The so-called “alternative uptick rule” is designed to trigger a circuit breaker, which restricts short selling from driving down the price of a stock that has dropped more than 10% in one day. At that point, short selling would be permitted if the price of the security is above the current national best bid. Once the circuit breaker has been triggered, the alternative uptick rule would apply to short sale orders in that security for the remainder of the day as well as the following day.

“The rule is designed to preserve investor confidence and promote market efficiency, recognizing short selling can potentially have both a beneficial and a harmful impact on the market,” said SEC chairman, Mary Schapiro.

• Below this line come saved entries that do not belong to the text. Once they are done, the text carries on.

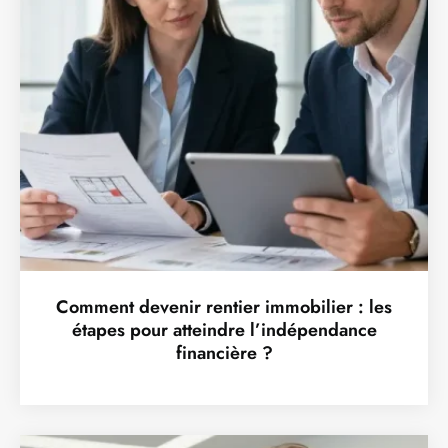
Comment devenir rentier immobilier : les
étapes pour atteindre l’indépendance
financière ?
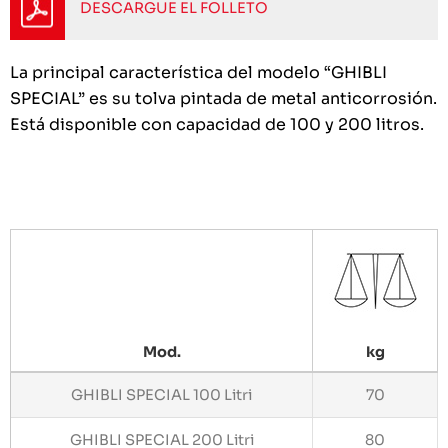
DESCARGUE EL FOLLETO
La principal característica del modelo “GHIBLI
SPECIAL” es su tolva pintada de metal anticorrosión.
Está disponible con capacidad de 100 y 200 litros.
Mod.
kg
GHIBLI SPECIAL 100 Litri
70
GHIBLI SPECIAL 200 Litri
80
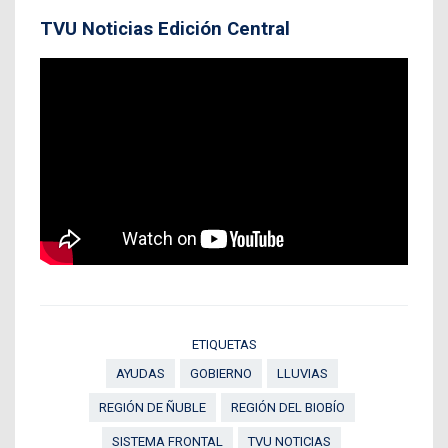
TVU Noticias Edición Central
ETIQUETAS
AYUDAS
GOBIERNO
LLUVIAS
REGIÓN DE ÑUBLE
REGIÓN DEL BIOBÍO
SISTEMA FRONTAL
TVU NOTICIAS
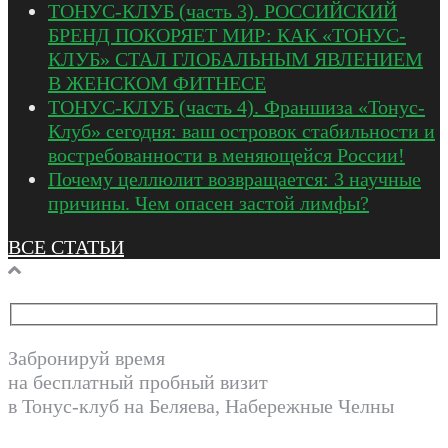
ТОНУС-КЛУБ (часть 3). РОССИЙСКИЙ
БРЕНД ПОКОРЯЕТ МИР: КАК «ТОНУС-
КЛУБ» СТАЛ ГЛОБАЛЬНЫМ ЯВЛЕНИЕМ
В ЖЕНСКОМ ФИТНЕСЕ
ТОНУС-КЛУБ (часть 4). Франшиза «Тонус-
Клуб» сегодня: ваш островок стабильности и
востребованности в меняющейся России!
Почему целлюлит возвращается: 3 научные
причины. Чем опасен застой лимфы?
ВСЕ СТАТЬИ
Забронируй время
на бесплатный пробный визит
в Тонус-клуб на Беляева, Набережные Челны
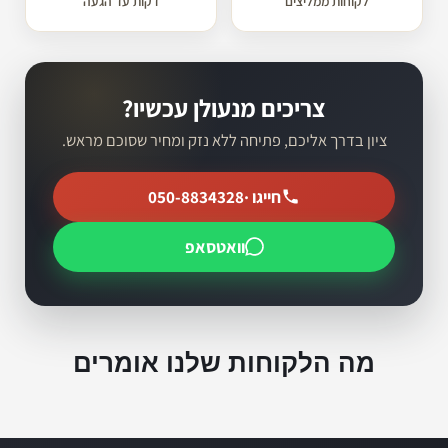
לקוחות ממליצים
דקות עד הגעה
צריכים מנעולן עכשיו?
ציון בדרך אליכם, פתיחה ללא נזק ומחיר שסוכם מראש.
חייגו ·
050-8834328
וואטסאפ
מה הלקוחות שלנו אומרים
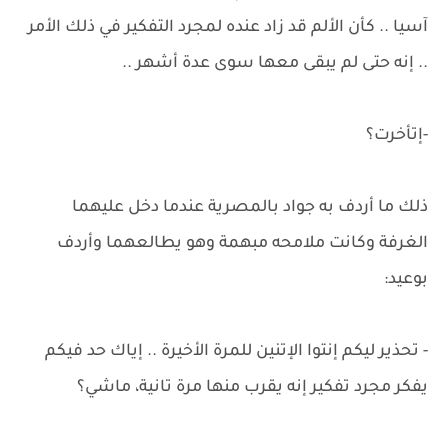
آسيا .. كأن الألم قد زاد عنده لمجرد التفكير في ذلك الأمر
.. إنه حتى لم يبقى معها سوى عدة أشهر ..
-إتأخرت؟
ذلك ما أردف به جواد بالمصرية عندما دخل عليهما
الغرفة وكانت ملامحه مبهمة وهو يطالعهما وأردف
بوعيد:
- تحذير ليكم إنتوا الإتنين للمرة الأخيرة .. إياك حد فيكم
يفكر مجرد تفكير إنه يقرب منها مرة تانية، ماشي؟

It is important for the commission and the markets to have in place a measure that creates certainty about how trading restrictions will operate during periods of stress and volatility.”

The Securities Industry and Financial Markets Association expressed skepticism about the rule’s likely effectiveness.

“While the alternative uptick rule approach the SEC has adopted today is perhaps less disruptive than others that were considered, we are not convinced that implementation of this rule will provide net benefits to the capital markets and investors,” said Ira Hammerman, senior managing director and general counsel at SIFMA.

“We will continue to work with the commission through the implementation process for this rule, and on other regulatory efforts to ensure appropriate protections for investors with minimal impact on the efficient operations of the capital markets.”

The rule will become effective 60 days after the date of publication of the release in the Federal Register, and then market participants will have six months to comply with the requirements.